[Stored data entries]

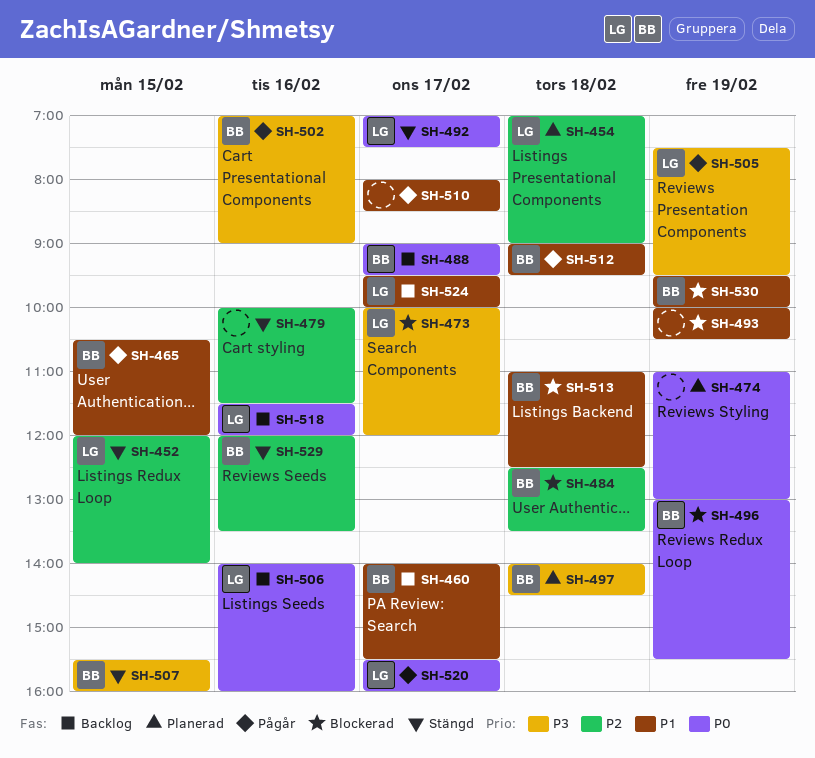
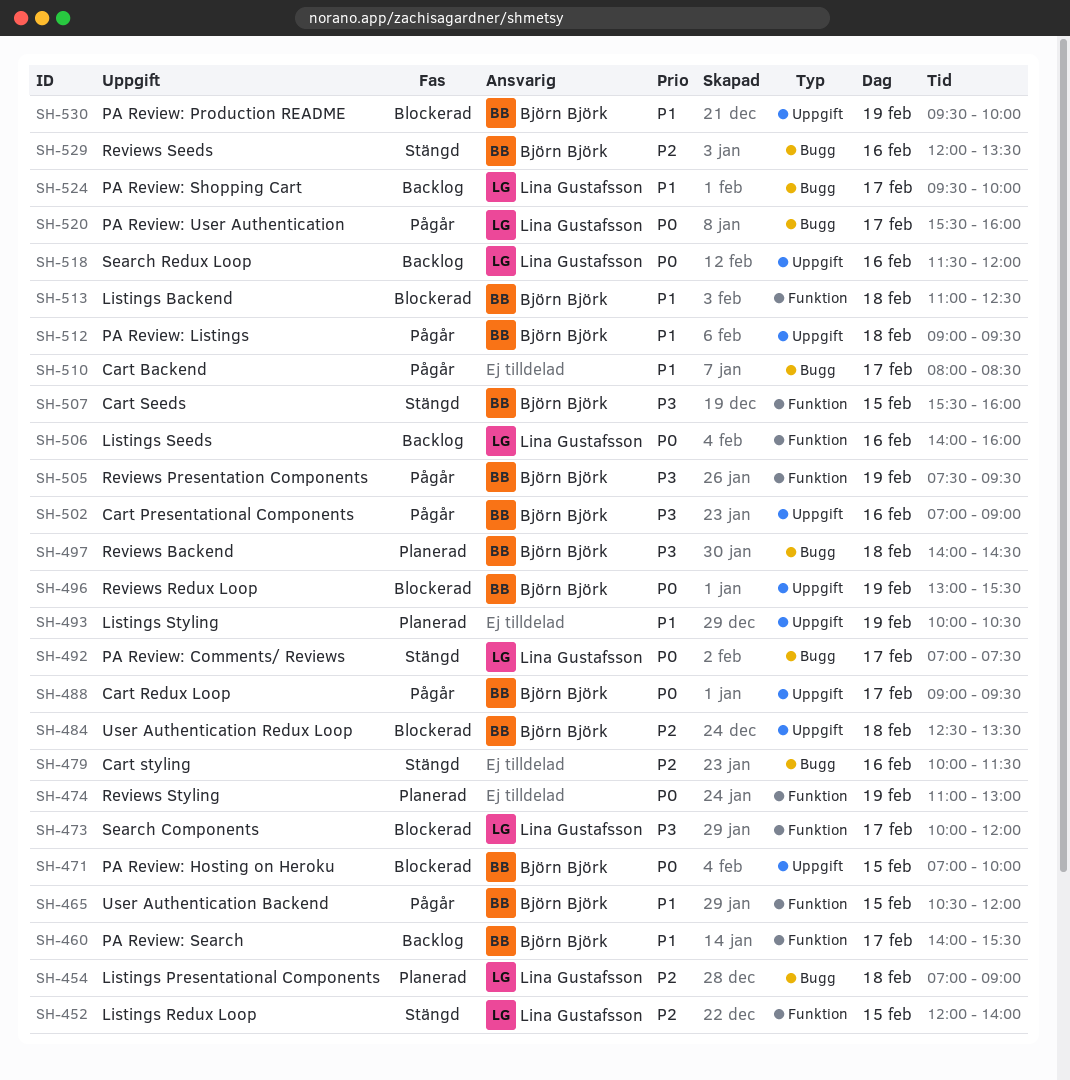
SH-471: none -> present
SH-488, status: Backlog -> Pågår
SH-493, status: Blockerad -> Planerad
SH-505, owner: Lina Gustafsson -> Björn Björk

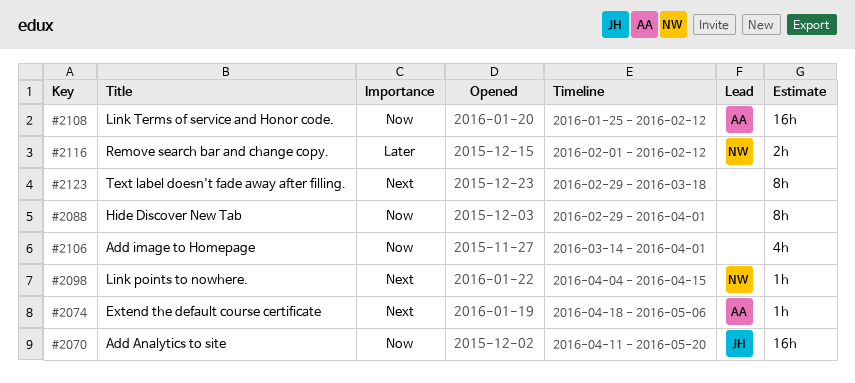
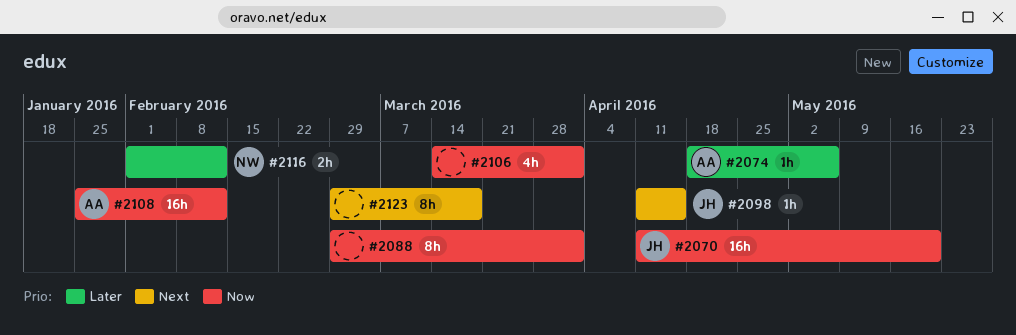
#2074, priority: Next -> Later
#2098, owner: NW -> JH
#2098, start: Apr 4 -> Apr 11

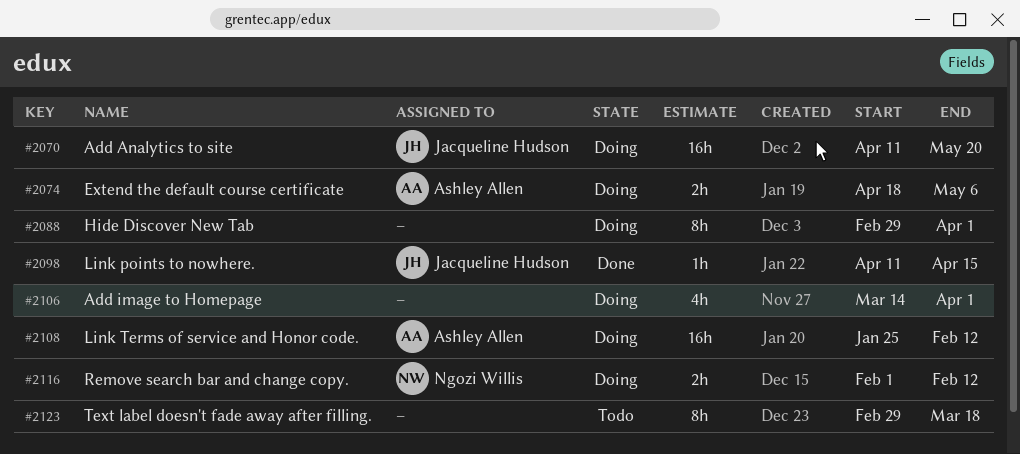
#2074, estimate: 1h -> 2h

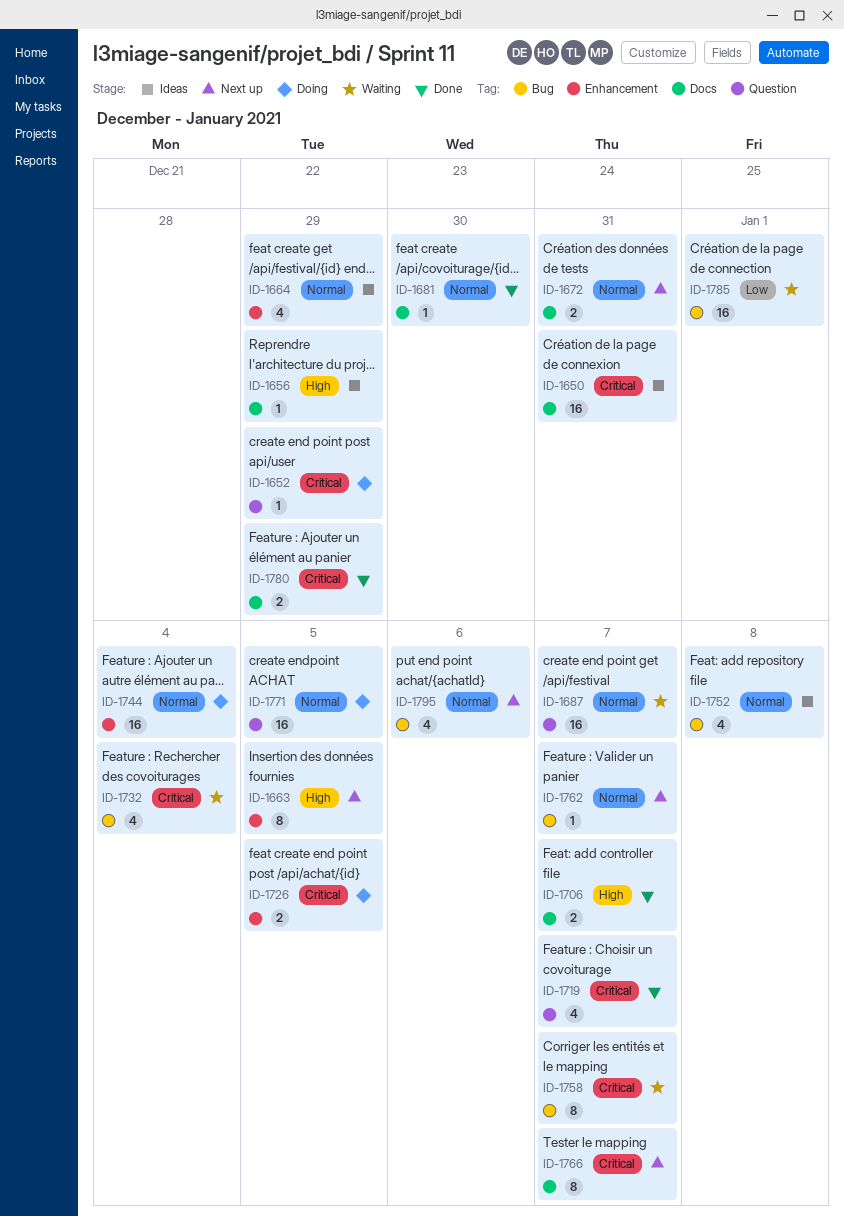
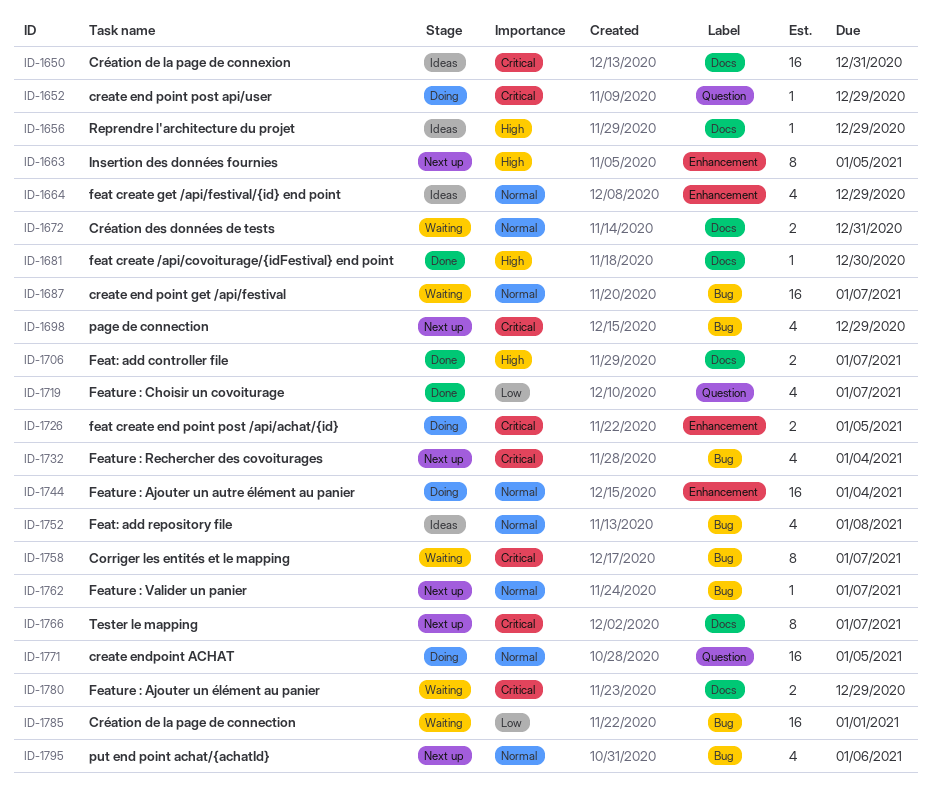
ID-1672, status: Next up -> Waiting
ID-1681, priority: Normal -> High
ID-1687, label: Question -> Bug
ID-1698: none -> present
ID-1719, priority: Critical -> Low
ID-1732, status: Waiting -> Next up
ID-1780, status: Done -> Waiting

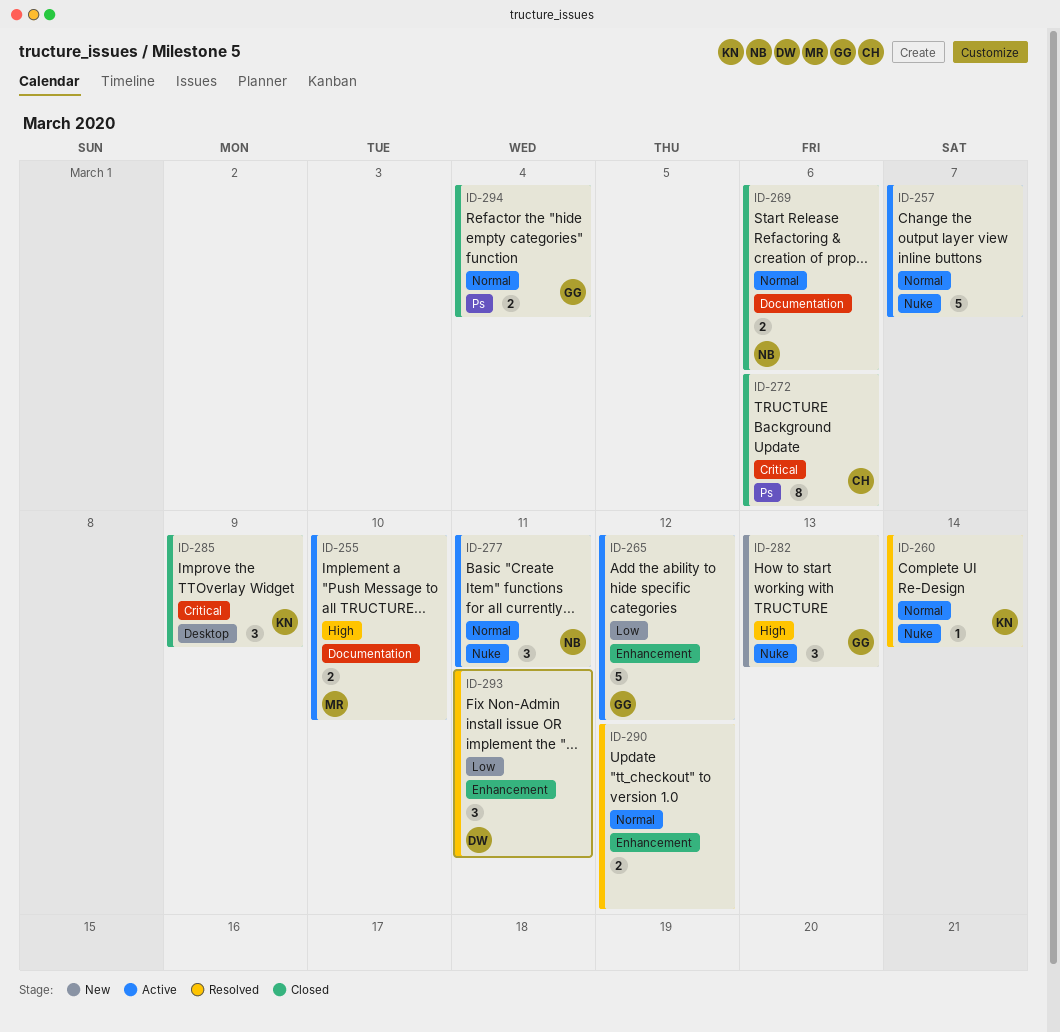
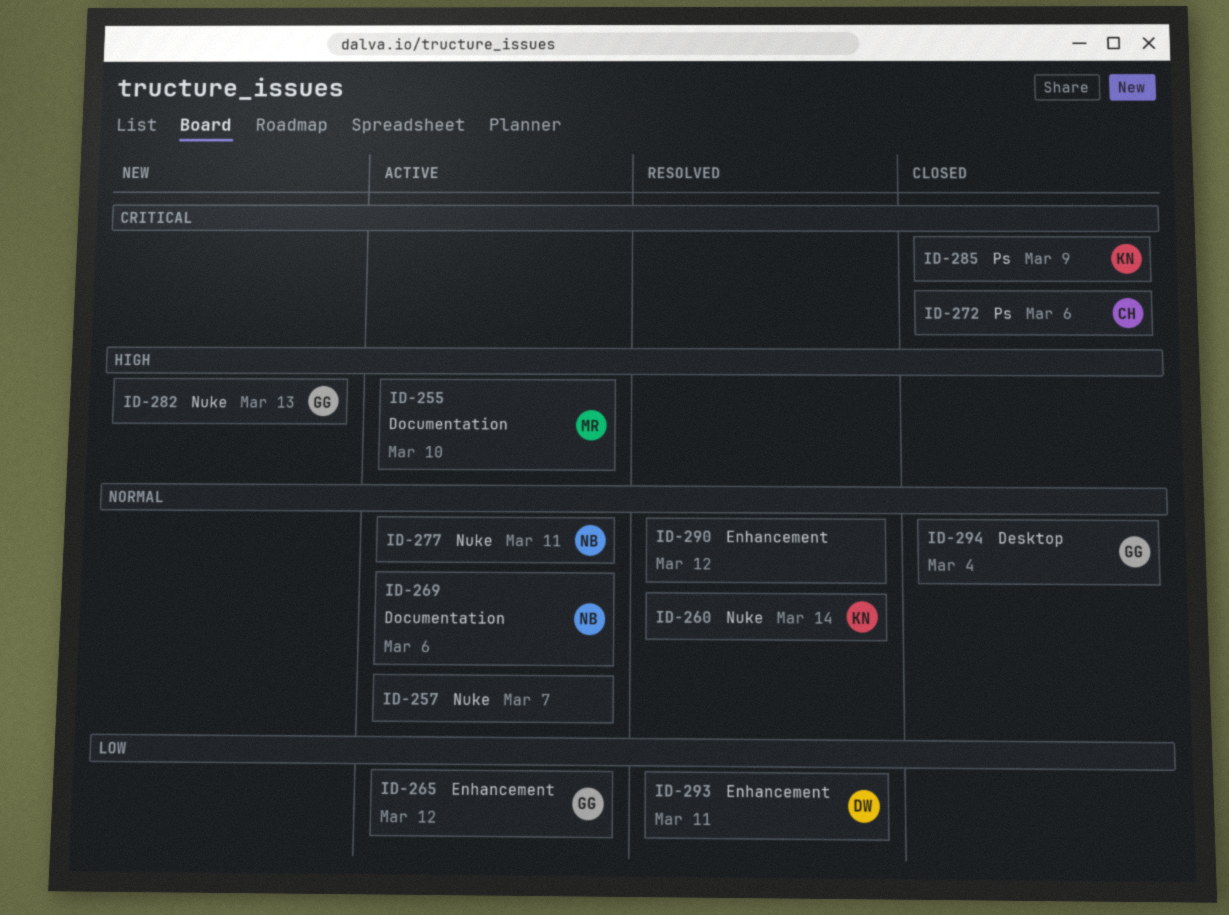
ID-269, status: Closed -> Active
ID-285, label: Desktop -> Ps
ID-294, label: Ps -> Desktop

Task goal:
Would you set down the records exactly, with no pictures included?

Output of the task:
SH-471: none -> present
SH-488, status: Backlog -> Pågår
SH-493, status: Blockerad -> Planerad
SH-505, owner: Lina Gustafsson -> Björn Björk

#2074, priority: Next -> Later
#2098, owner: NW -> JH
#2098, start: Apr 4 -> Apr 11

#2074, estimate: 1h -> 2h

ID-1672, status: Next up -> Waiting
ID-1681, priority: Normal -> High
ID-1687, label: Question -> Bug
ID-1698: none -> present
ID-1719, priority: Critical -> Low
ID-1732, status: Waiting -> Next up
ID-1780, status: Done -> Waiting

ID-269, status: Closed -> Active
ID-285, label: Desktop -> Ps
ID-294, label: Ps -> Desktop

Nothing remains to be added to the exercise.